軟部組織を温存しようとすると、必然的に術中操作を含めたインプラント設置が難しくなります。自分の技量範囲内で可能なかぎり軟部組織を温存するという戦略がベストでしょう。
さて、軟部組織を温存し過ぎると、寛骨臼内にカップを挿入することさえ難しくなります。しかし、せっかく軟部組織を温存してきたのに、この段階で切離するのは虚しい・・・
このような場合にはカップホルダーからカップを外して、カップのみを寛骨臼内に挿入してみることをお勧めします。

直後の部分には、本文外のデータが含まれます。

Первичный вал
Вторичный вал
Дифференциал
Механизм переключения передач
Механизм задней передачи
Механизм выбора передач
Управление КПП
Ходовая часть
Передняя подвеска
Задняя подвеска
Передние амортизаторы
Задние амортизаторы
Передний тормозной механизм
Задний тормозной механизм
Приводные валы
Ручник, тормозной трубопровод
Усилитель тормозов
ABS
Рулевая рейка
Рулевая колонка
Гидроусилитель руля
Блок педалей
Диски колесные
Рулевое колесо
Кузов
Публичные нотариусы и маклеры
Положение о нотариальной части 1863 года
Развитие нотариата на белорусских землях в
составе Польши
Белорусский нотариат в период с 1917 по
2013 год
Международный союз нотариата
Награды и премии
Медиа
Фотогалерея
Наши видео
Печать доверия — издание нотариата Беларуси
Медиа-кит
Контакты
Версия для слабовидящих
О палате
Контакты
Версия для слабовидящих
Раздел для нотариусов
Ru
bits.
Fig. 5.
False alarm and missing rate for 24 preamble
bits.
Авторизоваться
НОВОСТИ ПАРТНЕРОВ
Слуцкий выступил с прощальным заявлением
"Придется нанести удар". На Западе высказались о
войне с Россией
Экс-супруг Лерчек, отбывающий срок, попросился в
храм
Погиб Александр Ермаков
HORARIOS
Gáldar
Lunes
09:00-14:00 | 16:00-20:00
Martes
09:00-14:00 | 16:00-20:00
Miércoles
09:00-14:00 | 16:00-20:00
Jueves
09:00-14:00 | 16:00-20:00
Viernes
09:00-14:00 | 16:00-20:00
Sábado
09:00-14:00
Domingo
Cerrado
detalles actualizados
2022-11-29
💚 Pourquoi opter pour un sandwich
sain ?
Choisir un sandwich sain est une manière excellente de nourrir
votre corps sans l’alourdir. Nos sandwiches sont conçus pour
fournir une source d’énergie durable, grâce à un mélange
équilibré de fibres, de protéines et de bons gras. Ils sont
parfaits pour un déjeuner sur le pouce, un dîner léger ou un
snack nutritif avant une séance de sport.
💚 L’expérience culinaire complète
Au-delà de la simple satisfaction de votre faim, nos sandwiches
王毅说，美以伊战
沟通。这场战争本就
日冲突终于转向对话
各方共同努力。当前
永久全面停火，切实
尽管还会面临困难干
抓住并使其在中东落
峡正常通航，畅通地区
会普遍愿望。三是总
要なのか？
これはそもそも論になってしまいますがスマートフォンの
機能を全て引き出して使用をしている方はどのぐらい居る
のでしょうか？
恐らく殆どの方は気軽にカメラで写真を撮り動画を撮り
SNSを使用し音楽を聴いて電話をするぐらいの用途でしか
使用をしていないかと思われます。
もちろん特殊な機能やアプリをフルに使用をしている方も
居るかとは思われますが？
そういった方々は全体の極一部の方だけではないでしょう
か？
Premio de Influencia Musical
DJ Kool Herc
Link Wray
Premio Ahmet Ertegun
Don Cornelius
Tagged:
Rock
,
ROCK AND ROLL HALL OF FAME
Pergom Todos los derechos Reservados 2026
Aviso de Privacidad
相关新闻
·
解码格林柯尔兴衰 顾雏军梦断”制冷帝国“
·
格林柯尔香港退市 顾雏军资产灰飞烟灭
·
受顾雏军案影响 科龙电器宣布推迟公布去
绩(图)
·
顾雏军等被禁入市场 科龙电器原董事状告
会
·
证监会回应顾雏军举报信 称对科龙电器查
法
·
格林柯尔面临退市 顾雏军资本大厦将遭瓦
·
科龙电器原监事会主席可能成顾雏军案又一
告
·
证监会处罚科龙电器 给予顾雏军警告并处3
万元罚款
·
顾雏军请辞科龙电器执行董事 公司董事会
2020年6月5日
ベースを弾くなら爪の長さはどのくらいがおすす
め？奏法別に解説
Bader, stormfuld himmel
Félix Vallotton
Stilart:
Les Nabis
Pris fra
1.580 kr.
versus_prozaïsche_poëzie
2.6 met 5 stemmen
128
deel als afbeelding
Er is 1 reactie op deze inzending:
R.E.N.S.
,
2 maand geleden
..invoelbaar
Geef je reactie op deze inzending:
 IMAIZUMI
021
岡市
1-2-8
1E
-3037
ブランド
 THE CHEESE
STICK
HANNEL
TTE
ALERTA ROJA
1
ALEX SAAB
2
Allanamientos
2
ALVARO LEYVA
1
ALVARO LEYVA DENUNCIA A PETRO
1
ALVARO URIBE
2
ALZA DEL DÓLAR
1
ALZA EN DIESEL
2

これでも厳しいことが多いですが、カップを自由自在に動かせるので、通常は何とか寛骨臼内に押し込むことが可能です。
そして首尾よく寛骨臼内にカップを挿入できれば、下記手法によってカップにカップホルダーを装着します。
- カップを用手的に寛骨臼内に挿入不能であれば、ボーン・インパクター等で叩打する
- エレバトリウムを内方からカップのスクリューホールに入れて、カップ縁を支点にして梃子の原理でカップをカップホルダーを装着しやすい角度に調整する
少々手間ですが、こうすることで軟部組織を温存した状態でカップを設置することが可能となります。もちろん、難しければ軟部組織を切離する勇気も大事だと思います。